We have a carrier frequency of $$f_c = 10 \text{ GHz}$$. Converting gigahertz to hertz, we multiply by $$10^9$$, so $$f_c = 10 \times 10^9 \text{ Hz}$$.

Only 10% of this carrier frequency is actually used as the transmission bandwidth. Writing 10% as the decimal $$0.10$$, the available bandwidth becomes

$$B = 0.10 \times f_c = 0.10 \times 10 \times 10^9 \text{ Hz} = 1 \times 10^9 \text{ Hz}.$$

Thus the service can exploit a total bandwidth of $$1 \text{ GHz}$$ (since $$1 \text{ GHz} = 10^9 \text{ Hz}$$).

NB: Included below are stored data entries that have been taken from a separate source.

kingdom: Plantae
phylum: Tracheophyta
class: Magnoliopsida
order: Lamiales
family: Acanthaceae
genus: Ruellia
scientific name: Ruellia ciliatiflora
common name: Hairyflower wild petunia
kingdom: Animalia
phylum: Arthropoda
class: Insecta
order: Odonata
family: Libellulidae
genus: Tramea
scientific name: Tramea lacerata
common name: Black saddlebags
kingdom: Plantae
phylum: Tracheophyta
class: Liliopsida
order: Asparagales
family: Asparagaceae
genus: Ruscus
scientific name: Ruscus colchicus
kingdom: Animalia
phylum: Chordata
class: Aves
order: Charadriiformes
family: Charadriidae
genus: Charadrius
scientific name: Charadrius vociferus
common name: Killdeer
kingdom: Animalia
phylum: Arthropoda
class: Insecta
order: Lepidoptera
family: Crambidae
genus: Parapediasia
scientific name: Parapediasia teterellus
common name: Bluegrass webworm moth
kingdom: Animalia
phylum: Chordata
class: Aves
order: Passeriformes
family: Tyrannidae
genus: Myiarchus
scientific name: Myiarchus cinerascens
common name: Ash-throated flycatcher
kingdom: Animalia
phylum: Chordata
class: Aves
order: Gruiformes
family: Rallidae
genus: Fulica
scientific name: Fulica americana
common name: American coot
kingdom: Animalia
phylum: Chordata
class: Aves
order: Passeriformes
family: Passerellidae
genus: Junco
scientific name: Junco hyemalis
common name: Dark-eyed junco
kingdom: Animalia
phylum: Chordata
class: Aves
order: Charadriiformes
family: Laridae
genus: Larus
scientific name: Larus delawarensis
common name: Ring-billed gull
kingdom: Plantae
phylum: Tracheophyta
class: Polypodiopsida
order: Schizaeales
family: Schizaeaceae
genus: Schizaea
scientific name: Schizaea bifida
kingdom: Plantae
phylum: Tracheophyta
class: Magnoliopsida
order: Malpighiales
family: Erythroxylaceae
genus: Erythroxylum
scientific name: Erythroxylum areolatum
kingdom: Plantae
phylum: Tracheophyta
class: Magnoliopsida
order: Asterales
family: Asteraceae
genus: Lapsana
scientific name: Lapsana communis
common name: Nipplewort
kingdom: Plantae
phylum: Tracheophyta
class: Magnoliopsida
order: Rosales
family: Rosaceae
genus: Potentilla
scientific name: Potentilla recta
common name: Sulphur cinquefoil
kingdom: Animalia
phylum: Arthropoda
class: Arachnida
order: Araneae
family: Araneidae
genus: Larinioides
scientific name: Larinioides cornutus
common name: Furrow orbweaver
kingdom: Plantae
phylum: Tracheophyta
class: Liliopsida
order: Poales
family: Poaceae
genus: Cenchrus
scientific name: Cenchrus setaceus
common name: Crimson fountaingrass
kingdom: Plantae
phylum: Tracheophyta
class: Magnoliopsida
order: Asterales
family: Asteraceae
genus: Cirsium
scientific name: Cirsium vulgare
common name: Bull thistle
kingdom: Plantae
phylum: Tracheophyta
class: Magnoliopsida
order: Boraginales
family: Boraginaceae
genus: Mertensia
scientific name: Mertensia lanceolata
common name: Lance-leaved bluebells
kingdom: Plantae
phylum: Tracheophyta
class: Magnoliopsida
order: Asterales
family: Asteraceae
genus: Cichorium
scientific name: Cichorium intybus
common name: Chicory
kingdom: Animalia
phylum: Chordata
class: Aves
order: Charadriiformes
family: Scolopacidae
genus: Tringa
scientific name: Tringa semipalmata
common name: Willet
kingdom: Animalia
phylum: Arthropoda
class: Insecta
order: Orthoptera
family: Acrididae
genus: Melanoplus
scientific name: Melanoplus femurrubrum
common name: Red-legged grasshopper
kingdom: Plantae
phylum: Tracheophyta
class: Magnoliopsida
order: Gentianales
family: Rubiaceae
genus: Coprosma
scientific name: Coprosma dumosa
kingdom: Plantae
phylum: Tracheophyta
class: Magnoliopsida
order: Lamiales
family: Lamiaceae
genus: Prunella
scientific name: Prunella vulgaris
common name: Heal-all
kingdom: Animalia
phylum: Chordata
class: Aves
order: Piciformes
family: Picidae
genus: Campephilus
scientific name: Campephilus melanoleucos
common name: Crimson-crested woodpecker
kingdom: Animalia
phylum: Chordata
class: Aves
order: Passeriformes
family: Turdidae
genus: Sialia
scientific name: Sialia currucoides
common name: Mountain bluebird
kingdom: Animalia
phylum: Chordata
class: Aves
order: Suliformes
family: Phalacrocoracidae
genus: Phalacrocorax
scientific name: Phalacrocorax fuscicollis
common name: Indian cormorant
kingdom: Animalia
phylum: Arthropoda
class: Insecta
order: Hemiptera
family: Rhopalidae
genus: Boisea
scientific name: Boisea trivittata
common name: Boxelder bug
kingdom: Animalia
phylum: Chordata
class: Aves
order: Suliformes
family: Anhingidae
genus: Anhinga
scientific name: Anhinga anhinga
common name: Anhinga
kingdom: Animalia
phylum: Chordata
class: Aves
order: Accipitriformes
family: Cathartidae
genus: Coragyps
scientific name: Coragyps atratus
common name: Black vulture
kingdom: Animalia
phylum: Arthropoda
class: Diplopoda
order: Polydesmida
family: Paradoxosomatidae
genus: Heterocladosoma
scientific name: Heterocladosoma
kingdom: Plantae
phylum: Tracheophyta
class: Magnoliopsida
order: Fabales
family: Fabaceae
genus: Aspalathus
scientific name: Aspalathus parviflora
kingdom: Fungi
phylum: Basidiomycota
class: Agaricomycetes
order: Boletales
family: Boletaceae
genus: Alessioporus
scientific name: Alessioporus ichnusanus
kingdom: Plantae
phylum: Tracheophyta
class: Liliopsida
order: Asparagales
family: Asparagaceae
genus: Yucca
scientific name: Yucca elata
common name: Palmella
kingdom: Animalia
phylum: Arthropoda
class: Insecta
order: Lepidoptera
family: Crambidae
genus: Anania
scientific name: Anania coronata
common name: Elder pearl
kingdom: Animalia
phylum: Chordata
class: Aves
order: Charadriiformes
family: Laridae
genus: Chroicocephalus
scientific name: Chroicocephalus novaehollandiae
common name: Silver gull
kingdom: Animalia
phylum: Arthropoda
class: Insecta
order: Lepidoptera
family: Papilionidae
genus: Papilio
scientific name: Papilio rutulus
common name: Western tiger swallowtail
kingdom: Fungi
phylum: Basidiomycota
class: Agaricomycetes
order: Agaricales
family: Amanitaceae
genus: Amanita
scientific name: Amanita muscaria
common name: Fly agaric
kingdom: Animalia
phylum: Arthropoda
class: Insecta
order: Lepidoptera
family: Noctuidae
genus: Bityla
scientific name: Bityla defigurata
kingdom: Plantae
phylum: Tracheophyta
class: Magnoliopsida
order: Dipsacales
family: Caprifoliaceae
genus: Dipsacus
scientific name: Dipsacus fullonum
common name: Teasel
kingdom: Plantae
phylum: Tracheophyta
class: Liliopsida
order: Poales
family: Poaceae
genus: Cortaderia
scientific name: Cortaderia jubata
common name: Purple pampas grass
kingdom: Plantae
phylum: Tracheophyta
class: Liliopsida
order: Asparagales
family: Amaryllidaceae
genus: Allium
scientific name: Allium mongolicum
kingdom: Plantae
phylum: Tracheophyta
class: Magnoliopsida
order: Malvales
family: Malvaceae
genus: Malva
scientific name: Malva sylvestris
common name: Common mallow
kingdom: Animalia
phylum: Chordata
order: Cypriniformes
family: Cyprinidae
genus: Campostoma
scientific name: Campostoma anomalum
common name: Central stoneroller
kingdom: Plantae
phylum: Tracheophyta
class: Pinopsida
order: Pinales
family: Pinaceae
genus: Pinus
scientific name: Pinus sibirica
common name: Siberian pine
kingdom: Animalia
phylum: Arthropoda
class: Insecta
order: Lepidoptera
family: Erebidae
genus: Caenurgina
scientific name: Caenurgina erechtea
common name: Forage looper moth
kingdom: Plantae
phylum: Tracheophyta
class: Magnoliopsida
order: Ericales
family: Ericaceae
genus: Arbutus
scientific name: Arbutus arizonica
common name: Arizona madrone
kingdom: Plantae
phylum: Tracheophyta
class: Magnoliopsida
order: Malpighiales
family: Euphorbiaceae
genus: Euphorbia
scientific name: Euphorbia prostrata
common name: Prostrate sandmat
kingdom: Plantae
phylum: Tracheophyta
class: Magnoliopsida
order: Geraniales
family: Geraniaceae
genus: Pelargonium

Each telephonic channel needs $$5 \text{ kHz}$$ of bandwidth. Using $$1 \text{ kHz} = 10^3 \text{ Hz}$$, this requirement is

$$\text{Bandwidth per channel} = 5 \times 10^3 \text{ Hz}.$$

The number of channels that can fit into the total bandwidth is found by simple division:

$$N = \frac{B}{\text{Bandwidth per channel}}.$$

Substituting the values, we get

$$N = \frac{1 \times 10^9}{5 \times 10^3}.$$

First we handle the powers of ten: $$\frac{10^9}{10^3} = 10^{9-3} = 10^6.$$ The expression simplifies to

$$N = \frac{1}{5} \times 10^6.$$

Now, $$\frac{1}{5} = 0.2$$, and $$0.2 \times 10^6 = 2 \times 10^5.$$

Therefore, the total number of telephonic channels that can be transmitted simultaneously is

$$N = 2 \times 10^5.$$

Hence, the correct answer is Option D.